In many ways the characteristics of 'the follower' mirrors that in Yalom's (2005) information of the silent consumer in group remedy. Yalom stipulates that such clients result in feelings of disappointment in other group associates but can also be valuable for the group as, 'silence is never silent' (Yalom, 2005). Yalom (2005) asserts that you will get meaning in the 'here-and-now' of their behaviour which informs you about their way of relating with others in the outside world. Learning this made me think about a customer whom I used to see who was 'silent' for much of our consultations. I ponder now whether her silence was the most readily useful piece of information that was open to me, yet I did not recognise that at the time. This is something I am going to make a mindful effort to take into account in future clinical work.

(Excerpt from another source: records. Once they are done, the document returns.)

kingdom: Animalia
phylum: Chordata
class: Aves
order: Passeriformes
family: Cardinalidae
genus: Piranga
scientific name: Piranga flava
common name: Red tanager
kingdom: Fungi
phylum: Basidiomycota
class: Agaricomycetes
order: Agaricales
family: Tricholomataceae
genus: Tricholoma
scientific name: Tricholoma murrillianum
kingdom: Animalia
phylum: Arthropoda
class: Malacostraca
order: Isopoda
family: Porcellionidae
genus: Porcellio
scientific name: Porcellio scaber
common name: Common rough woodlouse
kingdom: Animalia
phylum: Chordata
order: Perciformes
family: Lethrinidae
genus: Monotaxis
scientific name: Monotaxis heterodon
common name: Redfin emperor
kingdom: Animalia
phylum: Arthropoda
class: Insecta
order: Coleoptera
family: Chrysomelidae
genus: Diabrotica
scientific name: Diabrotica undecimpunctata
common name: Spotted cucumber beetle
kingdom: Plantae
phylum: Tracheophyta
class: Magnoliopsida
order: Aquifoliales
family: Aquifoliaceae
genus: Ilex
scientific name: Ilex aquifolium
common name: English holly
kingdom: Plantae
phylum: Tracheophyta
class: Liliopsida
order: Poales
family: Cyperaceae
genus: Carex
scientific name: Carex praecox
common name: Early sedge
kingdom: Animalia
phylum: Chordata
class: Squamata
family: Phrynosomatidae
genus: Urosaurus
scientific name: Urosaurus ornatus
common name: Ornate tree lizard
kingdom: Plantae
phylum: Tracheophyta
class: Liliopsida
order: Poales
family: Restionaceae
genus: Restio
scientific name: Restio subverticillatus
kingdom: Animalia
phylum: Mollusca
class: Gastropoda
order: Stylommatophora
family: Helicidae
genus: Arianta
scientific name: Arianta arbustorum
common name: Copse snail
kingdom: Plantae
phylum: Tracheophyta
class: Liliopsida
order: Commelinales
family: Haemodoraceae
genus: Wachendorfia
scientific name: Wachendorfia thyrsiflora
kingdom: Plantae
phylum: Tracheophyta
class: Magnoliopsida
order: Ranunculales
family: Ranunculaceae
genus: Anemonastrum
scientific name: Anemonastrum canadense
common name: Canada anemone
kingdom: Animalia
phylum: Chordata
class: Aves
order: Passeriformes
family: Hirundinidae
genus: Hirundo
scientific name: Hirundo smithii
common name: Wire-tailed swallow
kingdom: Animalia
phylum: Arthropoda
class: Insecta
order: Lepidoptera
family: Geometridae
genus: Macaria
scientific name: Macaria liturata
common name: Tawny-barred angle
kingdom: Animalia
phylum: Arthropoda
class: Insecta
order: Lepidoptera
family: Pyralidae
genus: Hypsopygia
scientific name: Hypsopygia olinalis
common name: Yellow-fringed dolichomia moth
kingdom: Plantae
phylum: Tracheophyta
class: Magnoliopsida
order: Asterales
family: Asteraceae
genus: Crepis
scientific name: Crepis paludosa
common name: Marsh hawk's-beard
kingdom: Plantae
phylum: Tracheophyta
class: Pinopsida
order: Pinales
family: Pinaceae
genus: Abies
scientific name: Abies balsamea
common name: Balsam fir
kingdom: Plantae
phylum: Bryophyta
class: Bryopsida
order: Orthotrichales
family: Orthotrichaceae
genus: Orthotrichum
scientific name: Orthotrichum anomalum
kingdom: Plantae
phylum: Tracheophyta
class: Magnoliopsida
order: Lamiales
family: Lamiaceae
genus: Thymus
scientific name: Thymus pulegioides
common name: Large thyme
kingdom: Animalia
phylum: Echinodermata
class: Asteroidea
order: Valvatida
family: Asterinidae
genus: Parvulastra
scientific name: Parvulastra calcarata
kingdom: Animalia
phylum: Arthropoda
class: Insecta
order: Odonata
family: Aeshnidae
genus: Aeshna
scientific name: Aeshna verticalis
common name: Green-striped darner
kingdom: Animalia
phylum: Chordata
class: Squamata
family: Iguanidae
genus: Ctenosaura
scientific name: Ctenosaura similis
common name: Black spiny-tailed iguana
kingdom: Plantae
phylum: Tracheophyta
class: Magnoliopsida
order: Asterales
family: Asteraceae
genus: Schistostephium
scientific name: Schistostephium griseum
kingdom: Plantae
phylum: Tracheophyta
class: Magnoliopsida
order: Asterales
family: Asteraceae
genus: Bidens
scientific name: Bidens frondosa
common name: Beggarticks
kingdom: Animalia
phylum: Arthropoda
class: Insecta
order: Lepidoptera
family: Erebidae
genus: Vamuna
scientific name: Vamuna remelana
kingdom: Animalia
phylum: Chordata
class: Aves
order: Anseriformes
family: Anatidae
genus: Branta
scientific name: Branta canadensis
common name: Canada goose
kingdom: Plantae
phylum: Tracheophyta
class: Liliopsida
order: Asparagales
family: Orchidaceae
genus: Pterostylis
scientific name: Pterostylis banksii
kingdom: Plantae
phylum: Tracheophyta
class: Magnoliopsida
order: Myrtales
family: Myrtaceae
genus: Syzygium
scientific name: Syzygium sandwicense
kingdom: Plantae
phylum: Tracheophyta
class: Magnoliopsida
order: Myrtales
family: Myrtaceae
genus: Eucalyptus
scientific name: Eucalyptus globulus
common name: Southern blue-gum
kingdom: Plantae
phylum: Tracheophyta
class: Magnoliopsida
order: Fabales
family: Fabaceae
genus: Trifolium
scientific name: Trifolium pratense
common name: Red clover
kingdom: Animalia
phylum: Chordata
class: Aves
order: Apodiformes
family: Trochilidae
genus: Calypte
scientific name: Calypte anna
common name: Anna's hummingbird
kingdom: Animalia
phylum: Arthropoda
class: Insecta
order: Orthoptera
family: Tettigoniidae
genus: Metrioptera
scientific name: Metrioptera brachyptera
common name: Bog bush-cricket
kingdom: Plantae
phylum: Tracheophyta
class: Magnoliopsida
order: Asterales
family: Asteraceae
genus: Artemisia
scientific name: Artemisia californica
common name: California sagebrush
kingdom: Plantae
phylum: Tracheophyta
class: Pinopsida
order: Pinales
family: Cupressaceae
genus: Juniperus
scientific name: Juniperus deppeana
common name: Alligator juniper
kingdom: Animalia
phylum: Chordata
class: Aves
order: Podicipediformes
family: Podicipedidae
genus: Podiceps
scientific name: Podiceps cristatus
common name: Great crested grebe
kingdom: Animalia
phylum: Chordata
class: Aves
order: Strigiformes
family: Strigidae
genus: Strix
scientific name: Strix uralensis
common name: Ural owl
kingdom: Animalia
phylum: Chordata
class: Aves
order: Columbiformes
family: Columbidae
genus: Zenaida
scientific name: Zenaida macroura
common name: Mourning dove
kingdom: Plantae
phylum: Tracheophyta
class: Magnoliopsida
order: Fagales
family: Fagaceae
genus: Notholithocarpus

One of my summary is just about the name chosen to signify the group experience. I speculate whether it might be more fitting to call the organizations, 'Reflective Practice Organizations' rather than 'Case Discussion Groupings'? The latter name tasks an expectation of a far more formal and typical structure to the group where one would expect presentation and debate to be the crux of it. In fact, my experience of the CDG trainings challenges this expectation as the actual time spent focusing on cases was little. I personally feel that 'Reflective Practice' incorporates thinking about other areas of medical work which are important and could impact upon our use clients. For example, pondering systemically about working with staff or critically about organisational stress and the consequences this has on specialized medical work. Reflecting back again I appreciate such issues are relevant to your development as first years and the groupings will be a perfect chance to explore and contain them. By changing the name of the groups it would accept such explorations and therefore add a reflective element to our practice which simply cannot be satisfied by guidance alone.
Finally I feel that the group has added an expansive dimensions to my thinking as a trainee psychologist. My objectives of the CDG were continuously challenged by my real experience of it. I came across that it enabled me to become more open, more honest and far more curious in my clinical work, as well as for that we am extremely pleased.